Netanyahu orders state agencies to probe ban of Islamic Movement

Premier denounces Israeli Arab demonstrators who voiced support for kidnapping IDF soldiers; Islamic Movement: This is a declaration of war.

Prime Minister Binyamin Netanyahu speaks at the weekly cabinet meeting, June 29, 2014 (photo credit: MARC ISRAEL SELLEM/THE JERUSALEM POST)
Prime Minister Binyamin Netanyahu speaks at the weekly cabinet meeting, June 29, 2014
(photo credit: MARC ISRAEL SELLEM/THE JERUSALEM POST)
Prime Minister Binyamin Netanyahu directed the relevant authorities on Sunday to weigh the possibilities of outlawing the Islamic Movement’s Northern Branch, following a protest Friday in Umm el-Fahm that included calls to kidnap IDF soldiers.
Hundreds of Israeli Arabs waved Palestinian flags and chanted, “With spirit and blood, we will redeem you Palestine” in support of Palestinian security prisoners.
Declaring the group an illegal organization, Netanyahu said that Israeli citizens cannot “countenance such outrageous” remarks.
Speaking at the start of the weekly cabinet meeting, Netanyahu said that a legal ban would give the security forces important tools to use against the movement. That group, he said, “constantly preaches against the State of Israel, and its people publicly identify with terrorist organizations such as Hamas.”
“IDF soldiers protect all of us,” he said, adding that in many cases the Islamic Movement’s Northern Branch, led by Sheikh Raed Saleh, stands behind this type of protest.
Netanyahu noted that most of the Israeli-Arab public does not identify with calls heard at the protest, and he called upon the group’s leadership to show courage and condemn the remarks.

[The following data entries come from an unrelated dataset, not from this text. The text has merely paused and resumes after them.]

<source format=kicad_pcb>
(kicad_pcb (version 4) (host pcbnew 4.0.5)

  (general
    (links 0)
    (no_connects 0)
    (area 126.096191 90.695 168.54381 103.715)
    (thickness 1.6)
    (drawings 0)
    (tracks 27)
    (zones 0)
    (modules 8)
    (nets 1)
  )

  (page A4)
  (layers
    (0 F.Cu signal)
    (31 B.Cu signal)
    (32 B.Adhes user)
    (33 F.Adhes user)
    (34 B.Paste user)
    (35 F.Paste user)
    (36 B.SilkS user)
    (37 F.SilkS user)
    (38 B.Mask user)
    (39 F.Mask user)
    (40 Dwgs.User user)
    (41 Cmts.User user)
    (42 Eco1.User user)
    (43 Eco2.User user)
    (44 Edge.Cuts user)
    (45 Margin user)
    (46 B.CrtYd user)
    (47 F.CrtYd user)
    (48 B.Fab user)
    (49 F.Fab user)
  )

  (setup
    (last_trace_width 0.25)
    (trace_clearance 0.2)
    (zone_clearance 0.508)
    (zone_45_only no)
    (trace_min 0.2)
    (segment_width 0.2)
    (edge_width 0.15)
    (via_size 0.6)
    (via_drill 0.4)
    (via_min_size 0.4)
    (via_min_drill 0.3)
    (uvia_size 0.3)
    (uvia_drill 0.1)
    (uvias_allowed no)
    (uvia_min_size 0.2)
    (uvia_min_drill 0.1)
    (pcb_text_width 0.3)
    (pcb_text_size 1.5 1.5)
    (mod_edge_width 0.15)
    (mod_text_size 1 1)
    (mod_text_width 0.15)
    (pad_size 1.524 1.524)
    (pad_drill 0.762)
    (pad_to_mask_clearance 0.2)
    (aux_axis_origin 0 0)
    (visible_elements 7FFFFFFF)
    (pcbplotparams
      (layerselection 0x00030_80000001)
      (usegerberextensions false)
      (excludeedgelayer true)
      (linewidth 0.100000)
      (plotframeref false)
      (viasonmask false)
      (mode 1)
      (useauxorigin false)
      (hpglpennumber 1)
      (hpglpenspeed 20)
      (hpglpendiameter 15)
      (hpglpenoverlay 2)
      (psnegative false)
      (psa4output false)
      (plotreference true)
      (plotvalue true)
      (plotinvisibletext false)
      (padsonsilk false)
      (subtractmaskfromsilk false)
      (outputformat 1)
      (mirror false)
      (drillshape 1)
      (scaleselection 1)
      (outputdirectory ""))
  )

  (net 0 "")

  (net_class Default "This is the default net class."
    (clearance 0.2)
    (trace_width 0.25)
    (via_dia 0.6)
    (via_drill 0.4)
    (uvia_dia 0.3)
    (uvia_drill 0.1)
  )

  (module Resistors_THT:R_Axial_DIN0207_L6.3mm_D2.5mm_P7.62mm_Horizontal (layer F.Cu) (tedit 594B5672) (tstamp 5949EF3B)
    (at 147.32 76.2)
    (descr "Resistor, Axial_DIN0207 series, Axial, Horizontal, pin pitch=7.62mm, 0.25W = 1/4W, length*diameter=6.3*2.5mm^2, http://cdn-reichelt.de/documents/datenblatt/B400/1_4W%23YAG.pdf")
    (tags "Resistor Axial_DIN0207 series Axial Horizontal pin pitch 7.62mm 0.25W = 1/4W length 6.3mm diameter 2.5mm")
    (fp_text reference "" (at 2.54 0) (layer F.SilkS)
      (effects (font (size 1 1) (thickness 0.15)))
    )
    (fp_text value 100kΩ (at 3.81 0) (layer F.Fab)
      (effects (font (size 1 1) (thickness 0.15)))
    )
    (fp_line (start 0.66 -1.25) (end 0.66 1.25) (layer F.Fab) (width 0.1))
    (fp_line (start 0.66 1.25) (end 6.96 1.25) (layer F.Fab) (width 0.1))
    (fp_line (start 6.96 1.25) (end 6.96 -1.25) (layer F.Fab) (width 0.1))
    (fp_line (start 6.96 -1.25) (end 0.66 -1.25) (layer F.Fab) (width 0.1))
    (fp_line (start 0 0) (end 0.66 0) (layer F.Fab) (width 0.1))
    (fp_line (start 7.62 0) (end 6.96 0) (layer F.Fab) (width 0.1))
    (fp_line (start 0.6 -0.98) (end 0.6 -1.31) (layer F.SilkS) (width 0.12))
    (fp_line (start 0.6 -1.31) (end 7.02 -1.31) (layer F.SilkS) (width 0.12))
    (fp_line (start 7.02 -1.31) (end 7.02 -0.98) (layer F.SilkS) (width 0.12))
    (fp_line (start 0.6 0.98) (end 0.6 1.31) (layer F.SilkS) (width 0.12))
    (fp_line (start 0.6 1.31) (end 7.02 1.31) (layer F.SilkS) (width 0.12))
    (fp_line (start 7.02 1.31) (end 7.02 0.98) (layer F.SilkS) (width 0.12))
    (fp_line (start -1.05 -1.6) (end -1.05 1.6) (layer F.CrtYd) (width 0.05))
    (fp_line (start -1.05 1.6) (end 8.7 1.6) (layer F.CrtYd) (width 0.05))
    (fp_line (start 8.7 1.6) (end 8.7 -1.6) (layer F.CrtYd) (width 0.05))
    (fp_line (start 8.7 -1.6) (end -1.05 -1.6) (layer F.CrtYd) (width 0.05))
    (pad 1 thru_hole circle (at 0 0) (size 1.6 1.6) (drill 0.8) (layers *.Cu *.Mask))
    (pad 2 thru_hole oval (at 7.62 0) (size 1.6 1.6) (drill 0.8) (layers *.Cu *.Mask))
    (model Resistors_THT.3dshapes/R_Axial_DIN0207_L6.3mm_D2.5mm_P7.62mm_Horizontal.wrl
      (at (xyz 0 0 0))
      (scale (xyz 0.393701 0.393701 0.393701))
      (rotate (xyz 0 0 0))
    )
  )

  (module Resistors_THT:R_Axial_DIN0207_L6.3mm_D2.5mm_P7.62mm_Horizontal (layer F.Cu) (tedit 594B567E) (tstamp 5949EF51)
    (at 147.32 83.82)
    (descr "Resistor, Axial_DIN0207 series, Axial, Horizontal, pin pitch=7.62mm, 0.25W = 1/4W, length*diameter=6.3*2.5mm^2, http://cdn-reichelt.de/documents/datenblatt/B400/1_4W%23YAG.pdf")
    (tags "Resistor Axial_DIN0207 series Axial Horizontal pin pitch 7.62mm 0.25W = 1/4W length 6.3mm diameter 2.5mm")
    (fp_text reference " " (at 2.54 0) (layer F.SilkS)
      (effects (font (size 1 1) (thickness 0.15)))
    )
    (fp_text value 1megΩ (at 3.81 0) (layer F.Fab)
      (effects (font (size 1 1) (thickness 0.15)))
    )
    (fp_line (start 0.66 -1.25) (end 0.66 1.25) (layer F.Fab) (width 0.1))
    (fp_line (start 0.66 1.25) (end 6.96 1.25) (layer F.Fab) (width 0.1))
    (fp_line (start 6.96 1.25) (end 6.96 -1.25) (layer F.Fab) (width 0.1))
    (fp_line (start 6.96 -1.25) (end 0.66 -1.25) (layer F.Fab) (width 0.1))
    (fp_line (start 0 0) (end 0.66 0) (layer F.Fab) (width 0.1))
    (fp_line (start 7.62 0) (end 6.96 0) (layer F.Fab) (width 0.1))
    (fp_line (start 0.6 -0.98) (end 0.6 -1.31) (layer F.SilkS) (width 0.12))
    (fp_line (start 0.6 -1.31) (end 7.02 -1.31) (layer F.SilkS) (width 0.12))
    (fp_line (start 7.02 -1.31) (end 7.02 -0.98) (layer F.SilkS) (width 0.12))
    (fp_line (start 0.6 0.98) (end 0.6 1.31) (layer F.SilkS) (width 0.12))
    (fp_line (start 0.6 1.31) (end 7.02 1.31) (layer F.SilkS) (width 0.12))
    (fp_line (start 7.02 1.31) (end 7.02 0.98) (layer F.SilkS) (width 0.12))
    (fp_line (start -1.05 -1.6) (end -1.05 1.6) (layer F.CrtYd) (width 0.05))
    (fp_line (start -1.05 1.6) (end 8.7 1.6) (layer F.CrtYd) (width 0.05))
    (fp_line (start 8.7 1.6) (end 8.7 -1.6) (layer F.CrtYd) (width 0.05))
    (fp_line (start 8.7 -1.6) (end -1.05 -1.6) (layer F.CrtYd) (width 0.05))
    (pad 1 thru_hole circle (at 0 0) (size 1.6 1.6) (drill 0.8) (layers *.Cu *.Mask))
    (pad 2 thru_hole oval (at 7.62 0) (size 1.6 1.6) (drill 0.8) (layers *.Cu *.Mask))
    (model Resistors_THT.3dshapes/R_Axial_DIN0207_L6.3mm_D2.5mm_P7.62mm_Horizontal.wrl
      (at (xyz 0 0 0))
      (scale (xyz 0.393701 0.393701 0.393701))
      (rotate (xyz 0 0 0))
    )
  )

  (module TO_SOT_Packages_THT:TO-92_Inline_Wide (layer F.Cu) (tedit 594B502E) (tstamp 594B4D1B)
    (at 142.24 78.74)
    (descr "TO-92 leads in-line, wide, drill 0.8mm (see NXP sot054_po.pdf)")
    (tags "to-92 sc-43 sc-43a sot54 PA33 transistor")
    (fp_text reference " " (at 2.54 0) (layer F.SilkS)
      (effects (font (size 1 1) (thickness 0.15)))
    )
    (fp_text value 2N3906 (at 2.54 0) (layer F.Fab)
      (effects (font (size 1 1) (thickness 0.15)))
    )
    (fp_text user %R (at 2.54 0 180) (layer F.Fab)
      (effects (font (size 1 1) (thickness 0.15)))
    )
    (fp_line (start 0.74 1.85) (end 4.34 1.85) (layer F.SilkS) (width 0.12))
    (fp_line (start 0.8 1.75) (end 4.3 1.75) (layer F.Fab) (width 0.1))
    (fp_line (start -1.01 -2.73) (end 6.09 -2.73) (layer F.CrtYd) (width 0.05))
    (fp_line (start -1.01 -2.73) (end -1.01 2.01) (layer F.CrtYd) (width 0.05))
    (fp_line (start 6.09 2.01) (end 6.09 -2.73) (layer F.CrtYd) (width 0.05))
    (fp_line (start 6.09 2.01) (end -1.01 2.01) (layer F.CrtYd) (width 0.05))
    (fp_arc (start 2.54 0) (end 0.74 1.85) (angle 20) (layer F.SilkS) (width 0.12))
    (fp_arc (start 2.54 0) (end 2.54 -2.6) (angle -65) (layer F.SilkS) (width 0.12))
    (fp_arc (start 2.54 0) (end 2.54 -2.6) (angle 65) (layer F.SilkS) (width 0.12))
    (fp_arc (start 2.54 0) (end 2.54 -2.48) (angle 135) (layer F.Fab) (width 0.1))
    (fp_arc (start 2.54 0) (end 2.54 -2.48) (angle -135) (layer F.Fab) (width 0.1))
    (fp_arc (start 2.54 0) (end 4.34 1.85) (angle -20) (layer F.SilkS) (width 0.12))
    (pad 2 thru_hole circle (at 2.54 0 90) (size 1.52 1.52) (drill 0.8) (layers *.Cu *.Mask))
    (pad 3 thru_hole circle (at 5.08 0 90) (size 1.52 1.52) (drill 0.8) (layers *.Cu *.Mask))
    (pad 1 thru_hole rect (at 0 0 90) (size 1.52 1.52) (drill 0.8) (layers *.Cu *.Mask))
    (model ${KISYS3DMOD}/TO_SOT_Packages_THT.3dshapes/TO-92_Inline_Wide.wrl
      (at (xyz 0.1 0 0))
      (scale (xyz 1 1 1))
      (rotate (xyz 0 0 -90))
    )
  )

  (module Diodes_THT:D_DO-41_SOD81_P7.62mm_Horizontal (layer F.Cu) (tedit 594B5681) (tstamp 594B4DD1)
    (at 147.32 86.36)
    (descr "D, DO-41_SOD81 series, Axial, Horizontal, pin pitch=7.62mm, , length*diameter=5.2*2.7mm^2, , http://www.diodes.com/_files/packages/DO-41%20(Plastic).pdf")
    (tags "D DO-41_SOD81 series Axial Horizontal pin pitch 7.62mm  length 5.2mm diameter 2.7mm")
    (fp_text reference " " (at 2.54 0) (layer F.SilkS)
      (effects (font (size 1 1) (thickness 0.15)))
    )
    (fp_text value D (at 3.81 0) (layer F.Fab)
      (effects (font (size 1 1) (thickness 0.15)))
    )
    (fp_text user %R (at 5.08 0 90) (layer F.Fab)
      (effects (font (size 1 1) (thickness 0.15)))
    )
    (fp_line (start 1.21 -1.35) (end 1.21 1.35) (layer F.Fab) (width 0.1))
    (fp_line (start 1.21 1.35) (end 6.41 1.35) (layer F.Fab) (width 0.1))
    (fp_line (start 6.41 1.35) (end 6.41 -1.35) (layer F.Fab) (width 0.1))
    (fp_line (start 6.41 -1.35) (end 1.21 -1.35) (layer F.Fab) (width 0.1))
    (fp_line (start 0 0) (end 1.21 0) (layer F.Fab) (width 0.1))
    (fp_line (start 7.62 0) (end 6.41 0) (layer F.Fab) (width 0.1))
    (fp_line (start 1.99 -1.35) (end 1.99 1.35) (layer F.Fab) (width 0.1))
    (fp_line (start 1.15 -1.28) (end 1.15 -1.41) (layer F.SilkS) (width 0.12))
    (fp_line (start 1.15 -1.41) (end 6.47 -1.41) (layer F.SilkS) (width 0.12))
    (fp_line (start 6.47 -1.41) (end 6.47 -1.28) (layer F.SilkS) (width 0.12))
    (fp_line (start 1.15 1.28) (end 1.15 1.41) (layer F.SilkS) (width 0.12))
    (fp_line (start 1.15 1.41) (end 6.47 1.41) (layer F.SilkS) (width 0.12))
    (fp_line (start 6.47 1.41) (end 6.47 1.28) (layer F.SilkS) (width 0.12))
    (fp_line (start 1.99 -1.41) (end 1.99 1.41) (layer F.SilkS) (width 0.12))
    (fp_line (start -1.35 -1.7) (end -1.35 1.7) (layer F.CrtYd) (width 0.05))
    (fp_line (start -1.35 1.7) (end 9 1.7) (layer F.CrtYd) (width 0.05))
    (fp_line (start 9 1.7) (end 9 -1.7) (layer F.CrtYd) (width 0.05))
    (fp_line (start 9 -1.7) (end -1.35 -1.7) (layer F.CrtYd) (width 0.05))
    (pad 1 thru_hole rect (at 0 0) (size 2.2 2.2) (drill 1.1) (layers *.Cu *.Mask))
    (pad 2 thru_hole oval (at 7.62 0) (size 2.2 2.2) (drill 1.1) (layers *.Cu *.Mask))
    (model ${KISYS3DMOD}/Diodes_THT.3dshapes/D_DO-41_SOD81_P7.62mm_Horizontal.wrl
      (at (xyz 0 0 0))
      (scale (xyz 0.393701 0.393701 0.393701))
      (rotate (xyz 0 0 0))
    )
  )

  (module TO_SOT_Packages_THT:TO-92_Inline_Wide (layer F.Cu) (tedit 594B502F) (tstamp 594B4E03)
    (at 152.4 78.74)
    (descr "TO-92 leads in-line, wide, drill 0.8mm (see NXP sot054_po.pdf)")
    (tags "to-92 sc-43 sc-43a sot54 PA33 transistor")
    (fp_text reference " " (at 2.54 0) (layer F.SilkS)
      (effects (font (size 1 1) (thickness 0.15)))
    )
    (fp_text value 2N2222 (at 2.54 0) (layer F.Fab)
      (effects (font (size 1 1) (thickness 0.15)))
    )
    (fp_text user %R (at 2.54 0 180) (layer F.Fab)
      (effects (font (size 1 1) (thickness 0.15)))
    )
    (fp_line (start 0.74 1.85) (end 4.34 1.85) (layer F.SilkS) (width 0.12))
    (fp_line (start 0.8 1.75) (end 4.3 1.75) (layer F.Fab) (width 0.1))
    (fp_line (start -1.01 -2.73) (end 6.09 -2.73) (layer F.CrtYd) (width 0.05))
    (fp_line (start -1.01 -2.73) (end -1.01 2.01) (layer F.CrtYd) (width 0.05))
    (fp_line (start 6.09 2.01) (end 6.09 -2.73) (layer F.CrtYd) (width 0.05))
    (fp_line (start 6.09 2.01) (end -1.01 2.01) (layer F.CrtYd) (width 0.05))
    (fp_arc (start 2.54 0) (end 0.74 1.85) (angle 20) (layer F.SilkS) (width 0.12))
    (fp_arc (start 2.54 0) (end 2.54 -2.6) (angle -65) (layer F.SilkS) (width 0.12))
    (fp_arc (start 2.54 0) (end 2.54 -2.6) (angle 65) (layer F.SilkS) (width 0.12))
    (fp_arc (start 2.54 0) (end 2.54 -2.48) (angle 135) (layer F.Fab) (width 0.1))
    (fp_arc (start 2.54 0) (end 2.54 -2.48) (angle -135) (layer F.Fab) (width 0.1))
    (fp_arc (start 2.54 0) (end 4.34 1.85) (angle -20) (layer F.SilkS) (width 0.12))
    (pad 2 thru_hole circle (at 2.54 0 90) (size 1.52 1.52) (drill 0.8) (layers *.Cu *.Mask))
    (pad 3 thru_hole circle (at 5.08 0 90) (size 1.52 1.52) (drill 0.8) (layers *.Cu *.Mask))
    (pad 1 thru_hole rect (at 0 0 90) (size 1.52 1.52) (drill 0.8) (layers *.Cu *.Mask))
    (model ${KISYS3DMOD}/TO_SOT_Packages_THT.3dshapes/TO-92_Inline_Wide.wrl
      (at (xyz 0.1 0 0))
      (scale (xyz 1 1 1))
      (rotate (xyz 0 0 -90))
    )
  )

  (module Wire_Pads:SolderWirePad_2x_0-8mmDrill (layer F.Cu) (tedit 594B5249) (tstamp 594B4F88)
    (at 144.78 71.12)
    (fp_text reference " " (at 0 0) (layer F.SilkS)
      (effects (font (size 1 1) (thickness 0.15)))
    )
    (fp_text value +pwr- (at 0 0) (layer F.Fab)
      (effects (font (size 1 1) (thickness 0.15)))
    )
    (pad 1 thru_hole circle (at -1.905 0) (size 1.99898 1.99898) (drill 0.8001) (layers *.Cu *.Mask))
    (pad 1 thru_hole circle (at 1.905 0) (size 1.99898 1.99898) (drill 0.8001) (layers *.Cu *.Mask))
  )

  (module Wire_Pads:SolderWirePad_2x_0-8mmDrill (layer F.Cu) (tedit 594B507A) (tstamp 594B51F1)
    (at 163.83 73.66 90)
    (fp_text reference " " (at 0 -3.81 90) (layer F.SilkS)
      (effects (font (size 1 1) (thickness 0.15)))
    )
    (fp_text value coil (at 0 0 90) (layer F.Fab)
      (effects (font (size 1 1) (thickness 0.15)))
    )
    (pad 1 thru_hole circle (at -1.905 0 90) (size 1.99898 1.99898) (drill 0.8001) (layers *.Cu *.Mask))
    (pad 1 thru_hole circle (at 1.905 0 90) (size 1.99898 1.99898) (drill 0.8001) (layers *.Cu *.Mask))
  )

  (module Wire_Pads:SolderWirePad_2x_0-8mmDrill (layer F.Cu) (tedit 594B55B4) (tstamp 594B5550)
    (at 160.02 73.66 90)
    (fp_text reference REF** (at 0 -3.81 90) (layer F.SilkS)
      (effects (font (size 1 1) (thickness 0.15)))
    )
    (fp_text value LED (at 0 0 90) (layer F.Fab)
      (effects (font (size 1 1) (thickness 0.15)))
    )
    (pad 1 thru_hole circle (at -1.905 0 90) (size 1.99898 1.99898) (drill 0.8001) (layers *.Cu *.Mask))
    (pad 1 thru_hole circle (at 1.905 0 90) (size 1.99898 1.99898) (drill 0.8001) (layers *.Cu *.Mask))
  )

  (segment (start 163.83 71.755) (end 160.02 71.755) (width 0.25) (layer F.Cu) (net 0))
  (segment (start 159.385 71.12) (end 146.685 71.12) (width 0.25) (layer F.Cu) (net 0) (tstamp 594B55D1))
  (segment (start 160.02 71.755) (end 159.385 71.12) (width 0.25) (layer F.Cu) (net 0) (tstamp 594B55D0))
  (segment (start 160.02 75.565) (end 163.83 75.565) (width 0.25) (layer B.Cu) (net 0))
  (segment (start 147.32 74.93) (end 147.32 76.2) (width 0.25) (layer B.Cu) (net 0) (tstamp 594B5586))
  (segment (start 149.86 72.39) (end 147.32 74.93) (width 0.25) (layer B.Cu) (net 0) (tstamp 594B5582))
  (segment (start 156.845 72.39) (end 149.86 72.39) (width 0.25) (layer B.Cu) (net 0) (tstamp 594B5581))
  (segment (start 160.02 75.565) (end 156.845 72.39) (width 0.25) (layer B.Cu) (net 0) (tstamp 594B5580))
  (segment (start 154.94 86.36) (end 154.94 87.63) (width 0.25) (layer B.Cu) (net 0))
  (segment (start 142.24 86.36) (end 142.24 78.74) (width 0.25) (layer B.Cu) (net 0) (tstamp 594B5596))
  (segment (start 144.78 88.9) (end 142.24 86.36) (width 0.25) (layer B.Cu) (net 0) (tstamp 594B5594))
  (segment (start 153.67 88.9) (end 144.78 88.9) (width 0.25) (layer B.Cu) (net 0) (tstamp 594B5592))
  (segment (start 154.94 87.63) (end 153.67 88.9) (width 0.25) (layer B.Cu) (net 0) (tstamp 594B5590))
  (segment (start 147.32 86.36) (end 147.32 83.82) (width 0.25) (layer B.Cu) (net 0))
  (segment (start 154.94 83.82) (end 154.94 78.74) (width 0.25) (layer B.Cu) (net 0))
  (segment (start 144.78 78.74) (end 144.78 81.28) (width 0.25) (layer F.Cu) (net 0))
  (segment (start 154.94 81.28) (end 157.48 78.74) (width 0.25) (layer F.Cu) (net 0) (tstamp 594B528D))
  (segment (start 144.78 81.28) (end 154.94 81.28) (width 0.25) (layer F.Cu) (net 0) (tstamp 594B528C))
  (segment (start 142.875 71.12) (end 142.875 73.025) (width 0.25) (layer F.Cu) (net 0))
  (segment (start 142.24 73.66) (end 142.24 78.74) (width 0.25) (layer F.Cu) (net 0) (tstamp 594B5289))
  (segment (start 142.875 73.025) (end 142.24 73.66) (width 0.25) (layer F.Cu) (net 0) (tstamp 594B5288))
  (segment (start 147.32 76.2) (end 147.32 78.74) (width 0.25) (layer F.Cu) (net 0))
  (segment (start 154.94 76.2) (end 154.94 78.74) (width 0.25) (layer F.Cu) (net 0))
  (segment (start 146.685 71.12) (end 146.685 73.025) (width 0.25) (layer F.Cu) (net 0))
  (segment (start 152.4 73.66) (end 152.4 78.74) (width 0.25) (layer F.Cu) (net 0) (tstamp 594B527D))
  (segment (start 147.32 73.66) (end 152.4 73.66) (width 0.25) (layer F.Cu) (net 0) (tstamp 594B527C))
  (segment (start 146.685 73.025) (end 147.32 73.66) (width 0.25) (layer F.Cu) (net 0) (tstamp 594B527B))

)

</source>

Foreign Minister Avigdor Liberman quickly denounced the protest, saying that those who participated and encouraged the kidnapping of IDF soldiers would be treated as “terrorists in the full sense of the word.” He welcomed the prime minister’s directive to look into banning the organization.
Liberman said, however, that existing laws also provide tools to deal with those advocating kidnapping soldiers.
He added that he expected the justice system to immediately and effectively “make clear that Israeli society will not tolerate this type of incitement from within.”
During an interview with Army Radio last month Liberman said that “enlightened” Israel had been in an uproar following a wave of “price tag” vandalism and graffiti incidents, with numerous articles written about “Jewish terror” and “hate crimes.” By the same reasoning, he said, people should not “be quiet” when there are “calls for more abductions during an illegal protest” against the State’s operations to find the kidnapped boys, Naftali Fraenkel, Gil-Ad Shaer and Eyal Yifrah.
MK Ahmed Tibi (United Arab-Ta’al) responded to Netanyahu’s directive to consider banning the Islamic Movement’s Northern Branch by saying this was a “cynical use of the kidnapping crisis” to implement a plan against the movement that was long kept “in the drawer.”
“If political movements would be banned for every sentence they say, then there would be no political party left in Israel, including those inside the coalition,” Tibi said. “This is a spin to deflect the media’s fire from the government’s failures. We are sick of Israeli politicians’ spin, where the victim is always an Arab.”
Tibi said that the Islamic Movement represents the “texture of the Arab-Palestinian society in Israel, and we will not agree to its being outlawed, even if the law at its basic level is against us.”
Zahin Jihan, the spokesman for the Northern Branch of the Islamic Movement in Israel, told The Jerusalem Post on Sunday that the prime minister’s “unruly language does not mark the first time that Mr. Netanyahu has incited against the Islamic Movement.”
Foreign Minister Avigdor Liberman did the same just a few days ago, he added.
This is “a declaration of war” by the Israeli government, Jihan said.
Asked how he thinks the government could carry out a ban that would require a massive security operation, Jihan responded, “You need to ask [Netanyahu] this question; we are present in every village, town, and household – everywhere.”
The government’s effort seeks to delegitimize the Movement and “therefore anyone who wants to ban the Islamic Movement will have to remove over a million Arabs.”